Right, because when you distribute free software in binary form, you make sure to make the source code available with a copyright license disclaimer allowing redistribution. This applies exactly to WebAssembly software just as it does with Java software. Software freedom is compatible with binary distribution.
The source for GNU and Linux is viewable by everyone, which negates the inability to view what is happening inside a binary. This is the problem Javascript source maps are meant to solve for the web, and I would welcome WASM more if part of the standard was a requirement for a source map when browser Dev Tools are open.
> This is the problem Javascript source maps are meant to solve for the web
That's not the problem source maps are meant to solve. They exist to debug transpiled code.
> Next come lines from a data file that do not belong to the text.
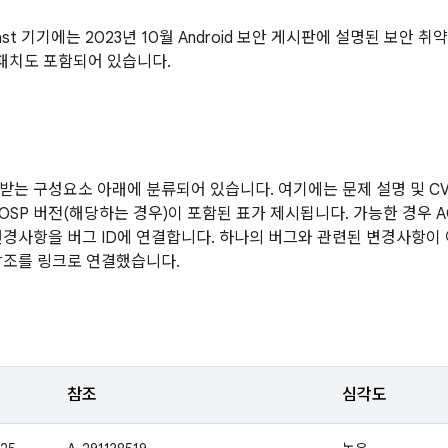
cast 기기에는 2023년 10월 Android 보안 게시판에 설명된 보안
패치도 포함되어 있습니다.
받는 구성요소 아래에 분류되어 있습니다. 여기에는 문제 설명 및 CVE
AOSP 버전(해당하는 경우)이 포함된 표가 제시됩니다. 가능한 경우 
변경사항을 버그 ID에 연결합니다. 하나의 버그와 관련된 변경사항이 여
참조를 링크로 연결했습니다.
참조
심각도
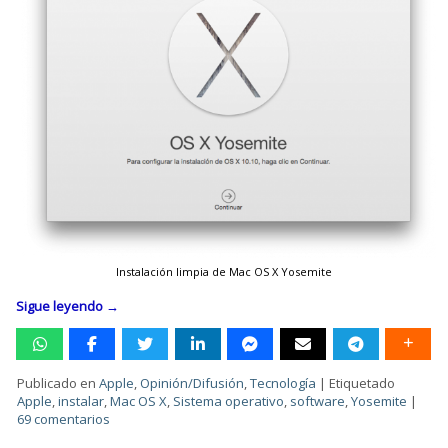
Instalación limpia de Mac OS X Yosemite
Sigue leyendo
→
Publicado en
Apple
,
Opinión/Difusión
,
Tecnología
|
Etiquetado
Apple
,
instalar
,
Mac OS X
,
Sistema operativo
,
software
,
Yosemite
|
69 comentarios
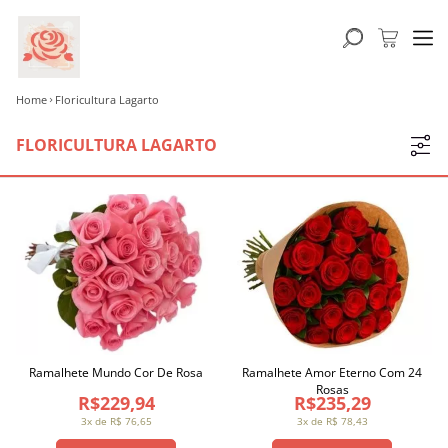
Home
Floricultura Lagarto
FLORICULTURA LAGARTO
Ramalhete Mundo Cor De Rosa
Ramalhete Amor Eterno Com 24
Rosas
R$229,94
R$235,29
3x de R$ 76,65
3x de R$ 78,43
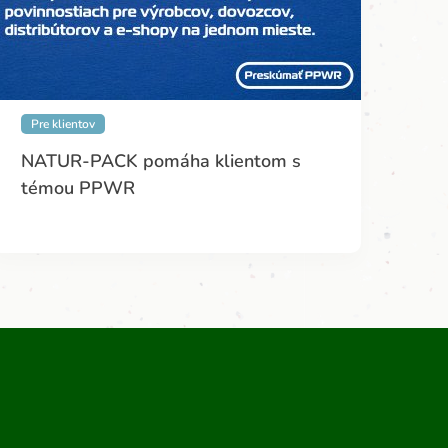
Pre klientov
NATUR-PACK pomáha klientom s
témou PPWR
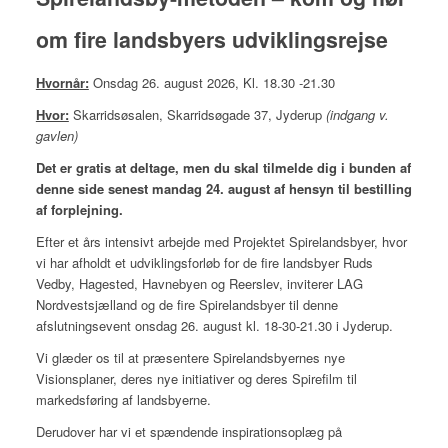
om fire landsbyers udviklingsrejse
Hvornår:
Onsdag 26. august 2026, Kl. 18.30 -21.30
Hvor:
Skarridsøsalen, Skarridsøgade 37, Jyderup
(indgang v.
gavlen)
Det er gratis at deltage, men du skal tilmelde dig i bunden af
denne side senest mandag 24. august af hensyn til bestilling
af forplejning.
Efter et års intensivt arbejde med Projektet Spirelandsbyer, hvor
vi har afholdt et udviklingsforløb for de fire landsbyer Ruds
Vedby, Hagested, Havnebyen og Reerslev, inviterer LAG
Nordvestsjælland og de fire Spirelandsbyer til denne
afslutningsevent onsdag 26. august kl. 18-30-21.30 i Jyderup.
Vi glæder os til at præsentere Spirelandsbyernes nye
Visionsplaner, deres nye initiativer og deres Spirefilm til
markedsføring af landsbyerne.
Derudover har vi et spændende inspirationsoplæg på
> The source for GNU and Linux is viewable by everyone, which negates the inability to view what is happening inside a binary.
That's not true. It is non-trivial to verify that the binary you received was built with the source code that's openly available. The point of FOSS is that you always have the option to build your own binaries so that you can be 100% certain of what is running on your machine. Most people aren't going to do that, so they need to place their trust on a third party (like whoever built their kernel). FOSS just makes that trust optional instead of mandatory (like it is with something like Windows)
I think it's quite different, because it used to enforce (past tense) availability of the source code, which was quite neat from the consumer perspective. Linux distros had a very different dynamic, so that enforcement was effectively unnecessary.
It stopped working as enforcement ages ago, though, so ️.
Well, for one thing, mature debuggers exist (the equivalent to the tooling he inquired about for .wasm).
More importantly, however, anything GPL must make source available and reasonably accessible. There is no such guarantee or even expectation for random programs on the web.
Indeed, huge amounts of JavaScript that’s already out there does not come with a free software license. The FSF has been complaining about this for years.
As for debugging, this is not a particularly hard or fundamental problem. It’s basically solved already.